(Dataset items)
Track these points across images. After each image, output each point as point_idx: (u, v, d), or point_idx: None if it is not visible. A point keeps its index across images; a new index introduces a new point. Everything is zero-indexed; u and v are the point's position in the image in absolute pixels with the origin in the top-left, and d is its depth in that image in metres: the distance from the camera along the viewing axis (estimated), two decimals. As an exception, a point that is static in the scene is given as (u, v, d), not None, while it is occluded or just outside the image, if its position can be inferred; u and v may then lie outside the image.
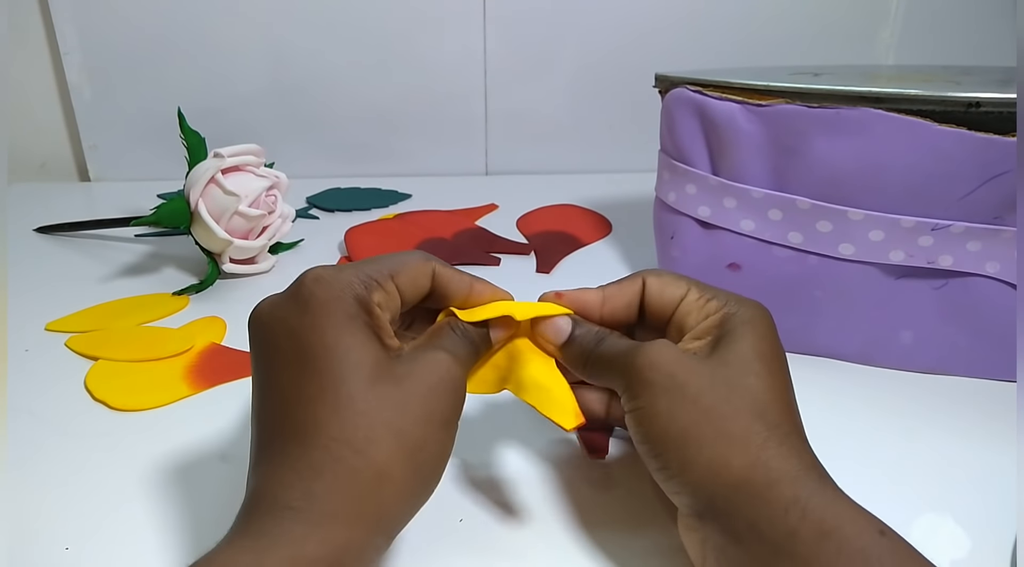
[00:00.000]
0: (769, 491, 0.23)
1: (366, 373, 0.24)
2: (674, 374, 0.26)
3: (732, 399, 0.25)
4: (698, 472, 0.25)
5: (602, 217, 0.63)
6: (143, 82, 0.71)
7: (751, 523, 0.23)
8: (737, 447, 0.24)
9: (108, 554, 0.29)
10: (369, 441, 0.23)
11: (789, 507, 0.23)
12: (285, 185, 0.53)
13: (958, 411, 0.38)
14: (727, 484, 0.24)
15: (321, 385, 0.24)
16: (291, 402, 0.24)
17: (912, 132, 0.36)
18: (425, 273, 0.29)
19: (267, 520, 0.23)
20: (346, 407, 0.24)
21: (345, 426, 0.24)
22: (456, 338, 0.28)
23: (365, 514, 0.23)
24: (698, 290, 0.29)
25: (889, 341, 0.40)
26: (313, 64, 0.71)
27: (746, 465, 0.24)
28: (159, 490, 0.32)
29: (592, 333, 0.30)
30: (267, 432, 0.25)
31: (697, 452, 0.25)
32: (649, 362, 0.26)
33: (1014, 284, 0.37)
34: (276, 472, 0.24)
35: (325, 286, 0.26)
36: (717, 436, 0.24)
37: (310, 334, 0.25)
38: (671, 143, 0.44)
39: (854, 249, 0.39)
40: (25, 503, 0.31)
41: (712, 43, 0.71)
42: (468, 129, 0.75)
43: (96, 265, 0.54)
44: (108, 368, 0.41)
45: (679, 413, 0.25)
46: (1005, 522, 0.31)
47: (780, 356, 0.28)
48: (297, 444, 0.24)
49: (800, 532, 0.22)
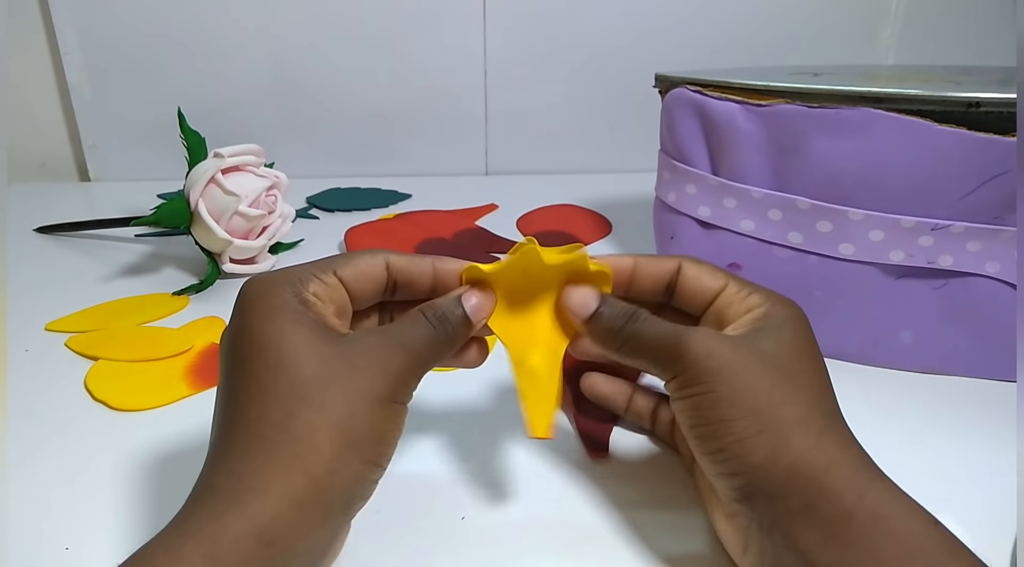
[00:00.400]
0: (828, 473, 0.24)
1: (289, 355, 0.24)
2: (734, 361, 0.26)
3: (791, 386, 0.26)
4: (758, 454, 0.25)
5: (602, 217, 0.63)
6: (143, 82, 0.71)
7: (807, 504, 0.24)
8: (799, 430, 0.25)
9: (108, 554, 0.29)
10: (289, 416, 0.24)
11: (847, 490, 0.23)
12: (285, 185, 0.53)
13: (958, 411, 0.38)
14: (786, 465, 0.24)
15: (246, 372, 0.25)
16: (224, 396, 0.25)
17: (912, 132, 0.36)
18: (375, 264, 0.28)
19: (190, 505, 0.23)
20: (269, 388, 0.24)
21: (267, 406, 0.24)
22: (420, 323, 0.27)
23: (293, 487, 0.23)
24: (737, 284, 0.29)
25: (889, 341, 0.40)
26: (313, 64, 0.71)
27: (806, 448, 0.24)
28: (159, 490, 0.32)
29: (621, 310, 0.28)
30: (211, 434, 0.26)
31: (760, 437, 0.25)
32: (707, 350, 0.26)
33: (1014, 284, 0.37)
34: (208, 462, 0.24)
35: (255, 285, 0.27)
36: (778, 420, 0.25)
37: (241, 331, 0.26)
38: (671, 143, 0.44)
39: (854, 249, 0.39)
40: (25, 503, 0.31)
41: (712, 43, 0.71)
42: (468, 129, 0.75)
43: (96, 265, 0.54)
44: (108, 368, 0.41)
45: (741, 399, 0.25)
46: (1005, 522, 0.31)
47: (820, 355, 0.28)
48: (224, 431, 0.24)
49: (856, 515, 0.23)
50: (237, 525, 0.22)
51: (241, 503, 0.22)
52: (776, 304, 0.28)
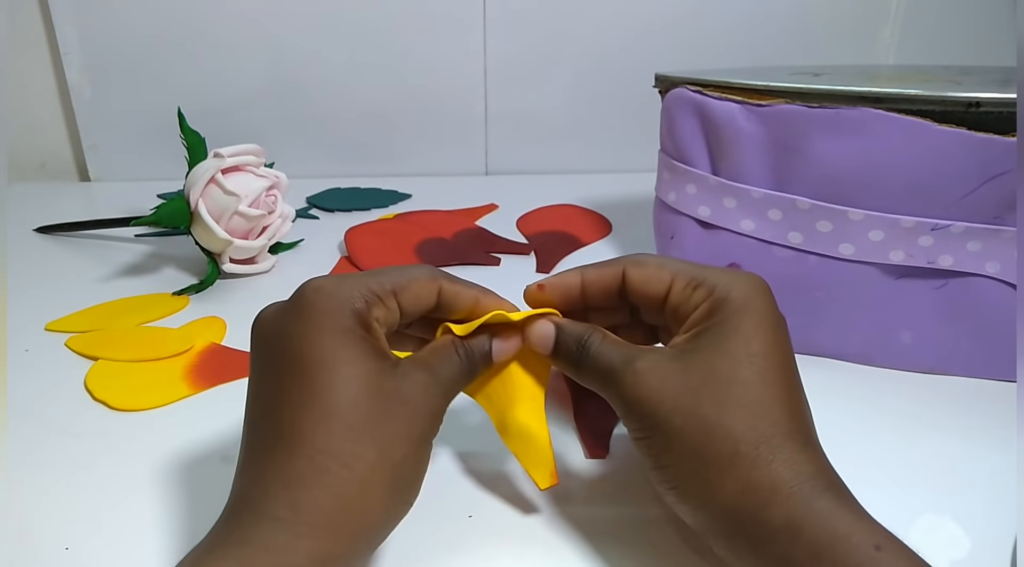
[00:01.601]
0: (762, 513, 0.23)
1: (355, 386, 0.25)
2: (660, 404, 0.26)
3: (724, 411, 0.25)
4: (697, 498, 0.25)
5: (602, 217, 0.63)
6: (143, 82, 0.71)
7: (752, 545, 0.24)
8: (728, 472, 0.24)
9: (108, 554, 0.29)
10: (355, 455, 0.24)
11: (780, 530, 0.23)
12: (285, 185, 0.53)
13: (958, 411, 0.38)
14: (724, 509, 0.24)
15: (310, 394, 0.24)
16: (280, 409, 0.25)
17: (912, 132, 0.36)
18: (431, 291, 0.29)
19: (250, 529, 0.23)
20: (334, 418, 0.24)
21: (332, 438, 0.24)
22: (453, 359, 0.28)
23: (348, 525, 0.23)
24: (684, 278, 0.28)
25: (889, 341, 0.40)
26: (313, 64, 0.71)
27: (738, 490, 0.24)
28: (159, 490, 0.32)
29: (573, 337, 0.29)
30: (254, 438, 0.25)
31: (693, 479, 0.25)
32: (635, 396, 0.26)
33: (1014, 284, 0.37)
34: (261, 480, 0.24)
35: (324, 296, 0.26)
36: (711, 461, 0.24)
37: (304, 343, 0.25)
38: (671, 143, 0.44)
39: (854, 249, 0.39)
40: (25, 503, 0.31)
41: (712, 43, 0.71)
42: (468, 129, 0.75)
43: (96, 265, 0.54)
44: (108, 368, 0.41)
45: (671, 444, 0.25)
46: (1005, 522, 0.31)
47: (779, 343, 0.26)
48: (283, 452, 0.24)
49: (793, 555, 0.22)
50: (297, 560, 0.22)
51: (303, 538, 0.23)
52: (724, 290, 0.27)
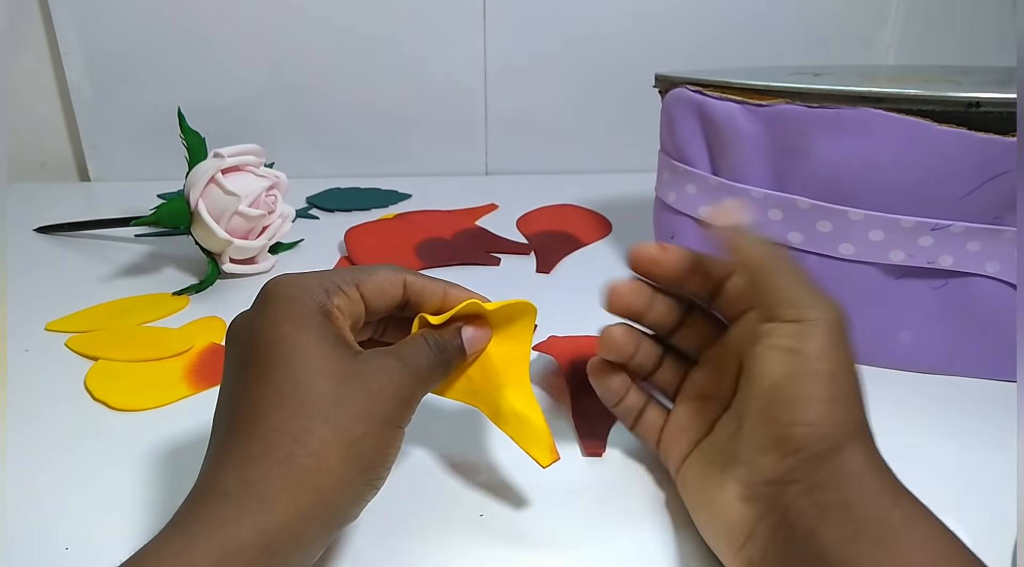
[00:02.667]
0: (868, 477, 0.24)
1: (311, 368, 0.25)
2: (843, 346, 0.26)
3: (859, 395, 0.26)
4: (823, 443, 0.25)
5: (602, 217, 0.63)
6: (143, 82, 0.71)
7: (844, 501, 0.24)
8: (858, 436, 0.25)
9: (108, 554, 0.29)
10: (307, 430, 0.24)
11: (883, 494, 0.24)
12: (285, 185, 0.53)
13: (958, 411, 0.38)
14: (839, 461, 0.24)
15: (266, 377, 0.25)
16: (239, 394, 0.25)
17: (912, 132, 0.36)
18: (394, 283, 0.29)
19: (198, 506, 0.23)
20: (288, 398, 0.24)
21: (285, 416, 0.24)
22: (423, 349, 0.28)
23: (300, 501, 0.23)
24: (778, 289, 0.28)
25: (889, 341, 0.40)
26: (313, 64, 0.71)
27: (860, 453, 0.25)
28: (159, 490, 0.32)
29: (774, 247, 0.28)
30: (216, 425, 0.26)
31: (829, 428, 0.25)
32: (837, 322, 0.26)
33: (1014, 284, 0.37)
34: (216, 463, 0.24)
35: (284, 287, 0.27)
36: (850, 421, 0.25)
37: (263, 331, 0.26)
38: (671, 143, 0.44)
39: (854, 249, 0.39)
40: (25, 503, 0.31)
41: (712, 43, 0.71)
42: (468, 129, 0.75)
43: (96, 265, 0.54)
44: (108, 368, 0.41)
45: (833, 384, 0.25)
46: (1005, 522, 0.31)
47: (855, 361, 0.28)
48: (239, 433, 0.24)
49: (890, 517, 0.23)
50: (246, 534, 0.22)
51: (252, 512, 0.23)
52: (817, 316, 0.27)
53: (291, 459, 0.24)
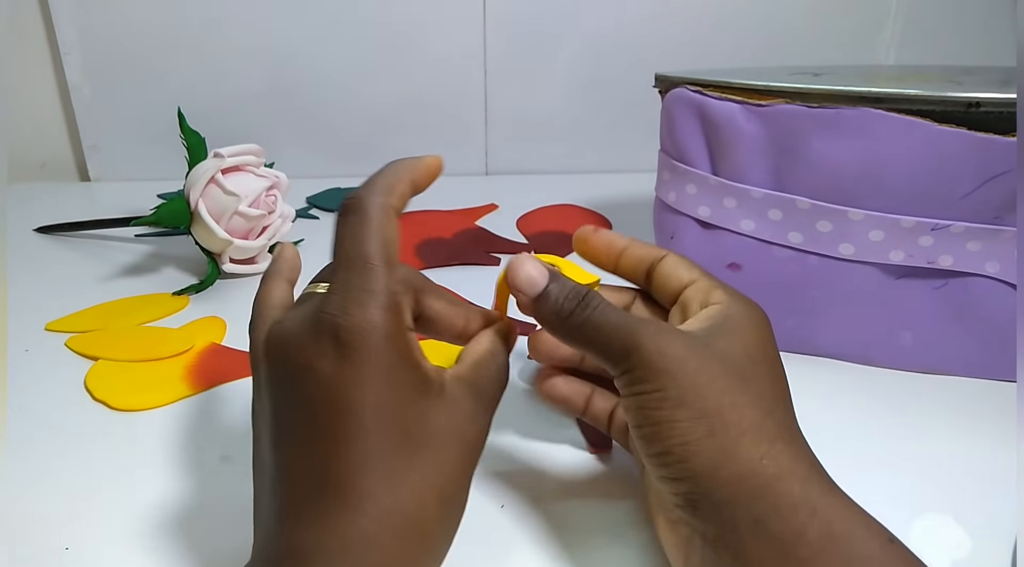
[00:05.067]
0: (778, 486, 0.23)
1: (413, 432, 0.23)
2: (687, 360, 0.24)
3: (745, 390, 0.25)
4: (703, 459, 0.23)
5: (602, 217, 0.63)
6: (143, 82, 0.71)
7: (756, 519, 0.23)
8: (749, 437, 0.24)
9: (108, 554, 0.29)
10: (421, 507, 0.23)
11: (798, 505, 0.23)
12: (285, 185, 0.53)
13: (958, 411, 0.38)
14: (734, 476, 0.23)
15: (366, 449, 0.23)
16: (330, 461, 0.23)
17: (912, 132, 0.36)
18: None
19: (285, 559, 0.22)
20: (397, 476, 0.23)
21: (399, 497, 0.23)
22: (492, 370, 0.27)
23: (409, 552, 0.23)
24: (705, 280, 0.29)
25: (889, 341, 0.40)
26: (313, 64, 0.71)
27: (756, 457, 0.23)
28: (159, 490, 0.32)
29: (572, 292, 0.26)
30: (299, 488, 0.23)
31: (707, 440, 0.23)
32: (659, 347, 0.25)
33: (1014, 284, 0.37)
34: (320, 537, 0.22)
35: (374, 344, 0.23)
36: (729, 425, 0.24)
37: (350, 389, 0.23)
38: (671, 143, 0.44)
39: (854, 249, 0.39)
40: (25, 503, 0.31)
41: (712, 43, 0.71)
42: (468, 129, 0.75)
43: (96, 265, 0.54)
44: (108, 368, 0.41)
45: (690, 400, 0.24)
46: (1005, 522, 0.31)
47: (779, 358, 0.27)
48: (342, 509, 0.22)
49: (807, 532, 0.22)
50: None
51: None
52: (737, 303, 0.28)
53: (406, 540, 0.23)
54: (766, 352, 0.27)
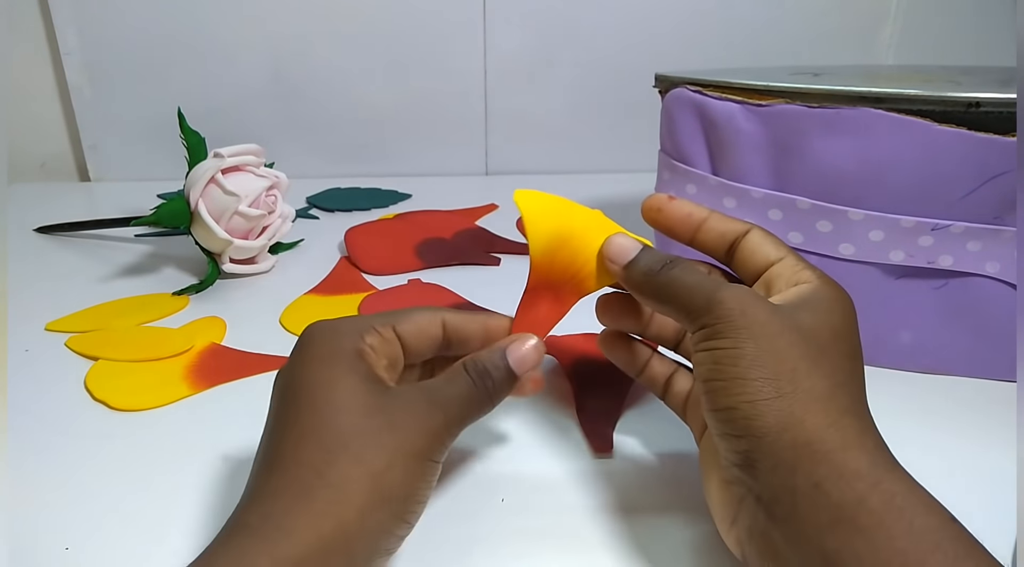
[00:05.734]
0: (843, 455, 0.23)
1: (337, 403, 0.25)
2: (767, 323, 0.25)
3: (820, 361, 0.25)
4: (768, 419, 0.24)
5: (602, 217, 0.63)
6: (143, 82, 0.71)
7: (816, 483, 0.23)
8: (818, 405, 0.24)
9: (108, 554, 0.29)
10: (327, 463, 0.24)
11: (862, 475, 0.23)
12: (285, 185, 0.53)
13: (958, 411, 0.38)
14: (799, 439, 0.23)
15: (294, 414, 0.26)
16: (269, 435, 0.26)
17: (912, 132, 0.36)
18: (433, 322, 0.30)
19: (221, 541, 0.23)
20: (312, 432, 0.25)
21: (308, 450, 0.24)
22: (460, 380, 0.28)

TASK PROMPT.
Above this instruction are the records; retype exactly the lines from the one containing "16: (291, 402, 0.24)" up to and including the one containing "49: (800, 532, 0.22)".

SOLUTION TO THIS PROBLEM.
16: (291, 402, 0.24)
17: (912, 132, 0.36)
18: (425, 273, 0.29)
19: (267, 520, 0.23)
20: (346, 407, 0.24)
21: (345, 426, 0.24)
22: (456, 338, 0.28)
23: (365, 514, 0.23)
24: (698, 290, 0.29)
25: (889, 341, 0.40)
26: (313, 64, 0.71)
27: (746, 465, 0.24)
28: (159, 490, 0.32)
29: (592, 333, 0.30)
30: (267, 432, 0.25)
31: (697, 452, 0.25)
32: (649, 362, 0.26)
33: (1014, 284, 0.37)
34: (276, 472, 0.24)
35: (325, 286, 0.26)
36: (717, 436, 0.24)
37: (310, 334, 0.25)
38: (671, 143, 0.44)
39: (854, 249, 0.39)
40: (25, 503, 0.31)
41: (712, 43, 0.71)
42: (468, 129, 0.75)
43: (96, 265, 0.54)
44: (108, 368, 0.41)
45: (679, 413, 0.25)
46: (1005, 522, 0.31)
47: (780, 356, 0.28)
48: (297, 444, 0.24)
49: (800, 532, 0.22)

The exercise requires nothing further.